After spending a day in Ulaangom, we made the final push to Olgii. We ran out of pavement about 40 miles in, then back to navigating rivers and dirt roads. It was hard. But we got help along the way. When my throttle got stuck and we were tinkering with it, one couple on a motorcycle stopped and helped, and then a tourist van stopped and helped. The tourist van even gave us the very lucky advice to go south of Achit Nuur to avoid some terrible river crossings. Based on stories we heard from other travelers, those river crossings were brutal, so we were very grateful for the tip. The day was still long and we hit some sand, but eventually made it to Olgii.

Olgii is another province capital that many people use as their last or first stop in Mongolia after or before Russia. So there are many options for staying. People told us that “everyone” stays at this Blue Wolf hotel or ger, but after getting quoted $40 for a hotel room that wasn’t impressive, we searched elsewhere. We found Bastau Hotel, right next to the town square for $12. It was, ok. The first night was good, but the second night the toilets clogged and the neighbors were ridiculously loud. So, maybe Blue Wolf is worth it. We heard later from some people who said there are many other motorcyclists, which can be good to exchange information. We also learned later that the Blue Wolf ger camp is only $10 per person and has good showers and bathrooms.

Approx spend per day

On the road, we continued to average about $50 a day for two for hotel, food, and gas.

Sights and things to do

Similar to other city capitals, each Ulaangom and Olgii had a little park with toys and things for rent that was pleasant to walk around at night. I didn't find much shopping in Ulaangom, although there was a tourist store in the square it was closed everytime we went. The square was really a lot of fun in the evening, the kids loved to play!
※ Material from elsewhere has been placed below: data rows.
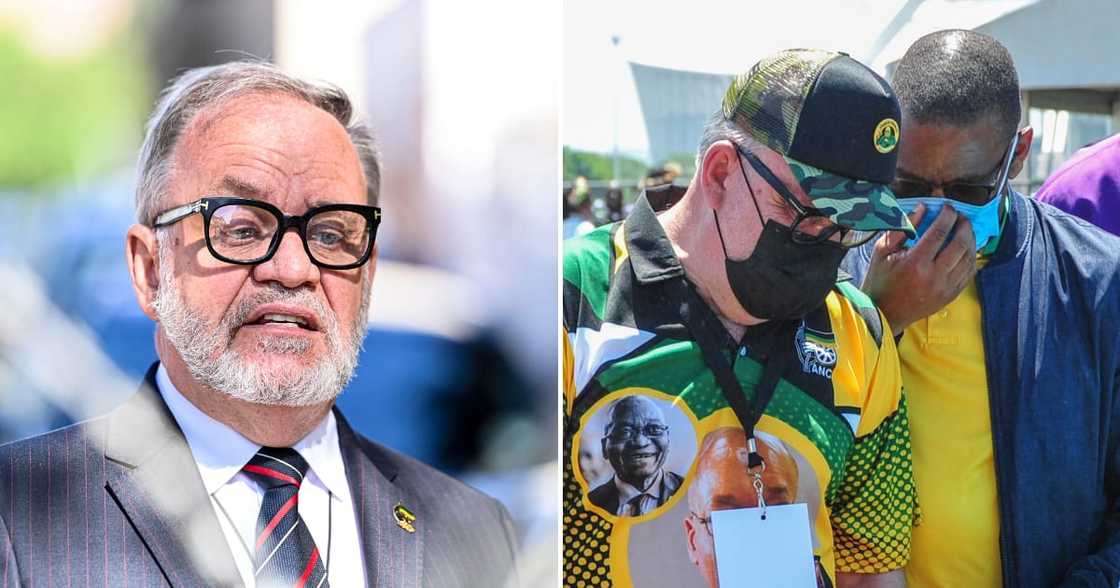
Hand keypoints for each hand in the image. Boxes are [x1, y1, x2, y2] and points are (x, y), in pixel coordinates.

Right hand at [861, 203, 976, 335]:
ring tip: (964, 229)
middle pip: (960, 243)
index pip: (940, 231)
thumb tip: (922, 208)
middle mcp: (934, 275)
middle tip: (960, 216)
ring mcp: (945, 287)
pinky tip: (966, 248)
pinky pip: (969, 272)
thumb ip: (902, 227)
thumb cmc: (880, 280)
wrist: (883, 313)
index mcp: (915, 262)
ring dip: (970, 239)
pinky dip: (971, 257)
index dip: (947, 215)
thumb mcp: (882, 250)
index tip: (948, 207)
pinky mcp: (951, 295)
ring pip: (969, 257)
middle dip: (964, 224)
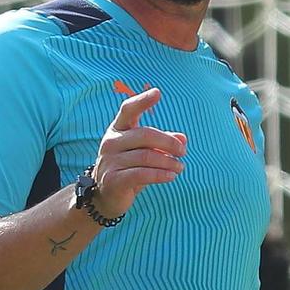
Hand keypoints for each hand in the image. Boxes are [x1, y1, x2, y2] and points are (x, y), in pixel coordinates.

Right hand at [92, 87, 186, 218]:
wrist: (106, 196)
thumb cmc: (129, 168)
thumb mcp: (145, 152)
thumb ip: (161, 143)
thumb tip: (182, 138)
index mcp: (118, 130)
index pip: (128, 110)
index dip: (142, 101)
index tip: (157, 93)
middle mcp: (111, 142)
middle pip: (145, 134)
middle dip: (169, 143)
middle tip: (182, 152)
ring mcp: (110, 161)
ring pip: (147, 156)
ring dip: (168, 162)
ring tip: (179, 167)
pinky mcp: (113, 179)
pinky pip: (142, 174)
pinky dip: (161, 175)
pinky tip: (172, 176)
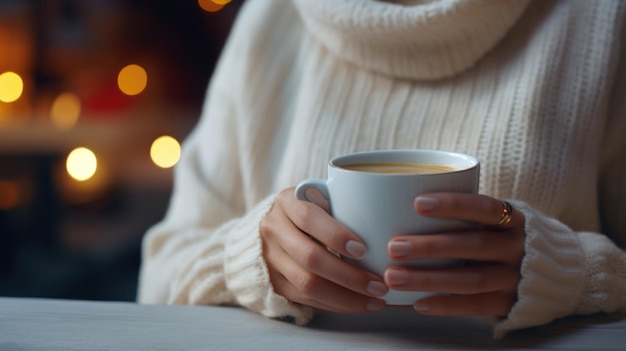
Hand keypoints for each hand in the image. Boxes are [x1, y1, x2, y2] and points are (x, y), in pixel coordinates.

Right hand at [260, 187, 387, 312]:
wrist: (272, 227)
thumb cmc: (309, 210)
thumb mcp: (319, 197)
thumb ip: (342, 205)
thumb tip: (384, 224)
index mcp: (287, 202)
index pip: (309, 218)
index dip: (336, 235)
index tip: (363, 250)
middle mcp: (274, 230)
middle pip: (310, 258)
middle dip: (349, 275)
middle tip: (379, 284)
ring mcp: (271, 259)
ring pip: (307, 284)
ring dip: (346, 297)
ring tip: (375, 299)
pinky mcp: (275, 282)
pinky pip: (306, 299)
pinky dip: (336, 304)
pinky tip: (359, 304)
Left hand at [384, 193, 524, 316]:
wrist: (557, 272)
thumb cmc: (503, 237)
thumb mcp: (496, 220)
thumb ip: (464, 214)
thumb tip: (402, 205)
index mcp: (513, 219)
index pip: (484, 207)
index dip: (452, 204)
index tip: (417, 203)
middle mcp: (517, 247)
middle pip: (472, 245)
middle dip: (430, 246)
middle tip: (394, 247)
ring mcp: (516, 277)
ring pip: (471, 279)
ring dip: (429, 278)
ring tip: (393, 277)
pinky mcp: (511, 303)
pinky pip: (476, 305)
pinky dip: (446, 305)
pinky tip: (418, 303)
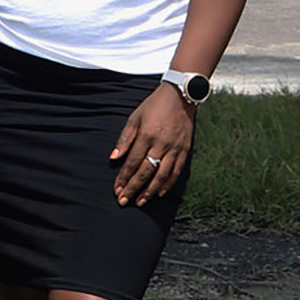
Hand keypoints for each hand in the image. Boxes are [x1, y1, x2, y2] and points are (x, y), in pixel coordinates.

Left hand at [111, 84, 194, 206]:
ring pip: (162, 175)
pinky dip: (168, 184)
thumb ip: (124, 139)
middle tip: (124, 201)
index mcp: (147, 136)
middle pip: (146, 172)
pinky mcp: (185, 150)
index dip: (123, 178)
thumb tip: (113, 158)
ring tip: (140, 202)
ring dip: (150, 191)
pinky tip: (159, 193)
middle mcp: (162, 144)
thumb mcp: (134, 118)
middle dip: (133, 188)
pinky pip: (177, 171)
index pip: (132, 162)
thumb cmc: (153, 106)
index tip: (116, 190)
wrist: (180, 97)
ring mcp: (175, 148)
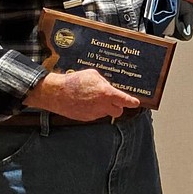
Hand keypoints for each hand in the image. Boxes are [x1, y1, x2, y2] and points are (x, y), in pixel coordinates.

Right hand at [23, 69, 140, 120]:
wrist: (57, 93)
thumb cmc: (74, 81)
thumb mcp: (93, 75)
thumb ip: (104, 82)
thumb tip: (108, 87)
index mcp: (106, 93)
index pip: (124, 100)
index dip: (132, 102)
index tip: (136, 103)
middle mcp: (102, 106)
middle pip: (118, 111)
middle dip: (118, 106)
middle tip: (112, 99)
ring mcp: (94, 114)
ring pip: (106, 113)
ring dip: (104, 107)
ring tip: (93, 97)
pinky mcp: (86, 118)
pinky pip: (95, 115)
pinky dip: (95, 110)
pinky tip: (86, 102)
Olgii has much more tourist options, and many little tourist shops. We ended up making one of the best purchases of the trip: Mongolian yak and camel socks. If you want to get spendy you can get cashmere socks. But we were really impressed with the quality of the yak and camel socks. There are also very touristy shops with local handicrafts. Some of the same stuff you see in Ulaan batar, but a couple unique paintings and carvings. We picked up a game of the ankle bones here.

What we ate

Ulaangom had a couple nice restaurants. Including some that had some frozen chicken that they would fry with potatoes that was well appreciated.
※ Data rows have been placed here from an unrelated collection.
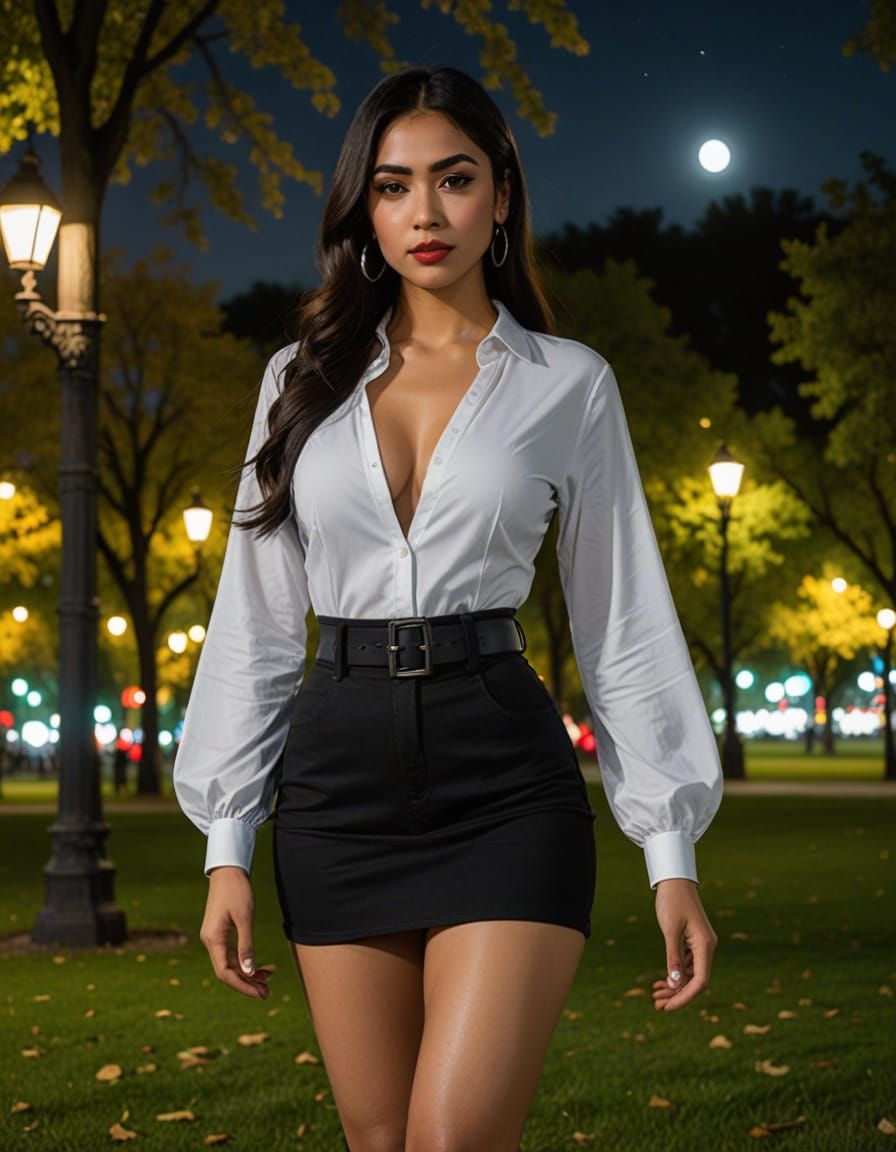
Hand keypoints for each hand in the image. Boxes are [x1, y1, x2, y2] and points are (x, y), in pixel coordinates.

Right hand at [200, 866, 273, 998]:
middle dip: (246, 983)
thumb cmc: (237, 891)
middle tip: (266, 993)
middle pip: (227, 971)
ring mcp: (214, 937)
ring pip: (230, 963)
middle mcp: (210, 941)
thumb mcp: (244, 918)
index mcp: (213, 939)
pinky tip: (258, 966)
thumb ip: (246, 945)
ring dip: (247, 973)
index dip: (242, 985)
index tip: (259, 993)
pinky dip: (244, 961)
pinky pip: (231, 953)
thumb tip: (248, 972)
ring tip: (267, 981)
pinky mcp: (219, 933)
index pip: (225, 973)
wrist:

Olgii finally had some diversity of food! Being so close to the Russian border, we found some fried meat pancakes and some soup with potatoes in the little restaurant that is in the same building as the Bastau hotel. Walking around the square, we saw a fancy looking foreigner restaurant. We had already eaten, but if not, may have stopped there to see if anyone wanted to exchange stories.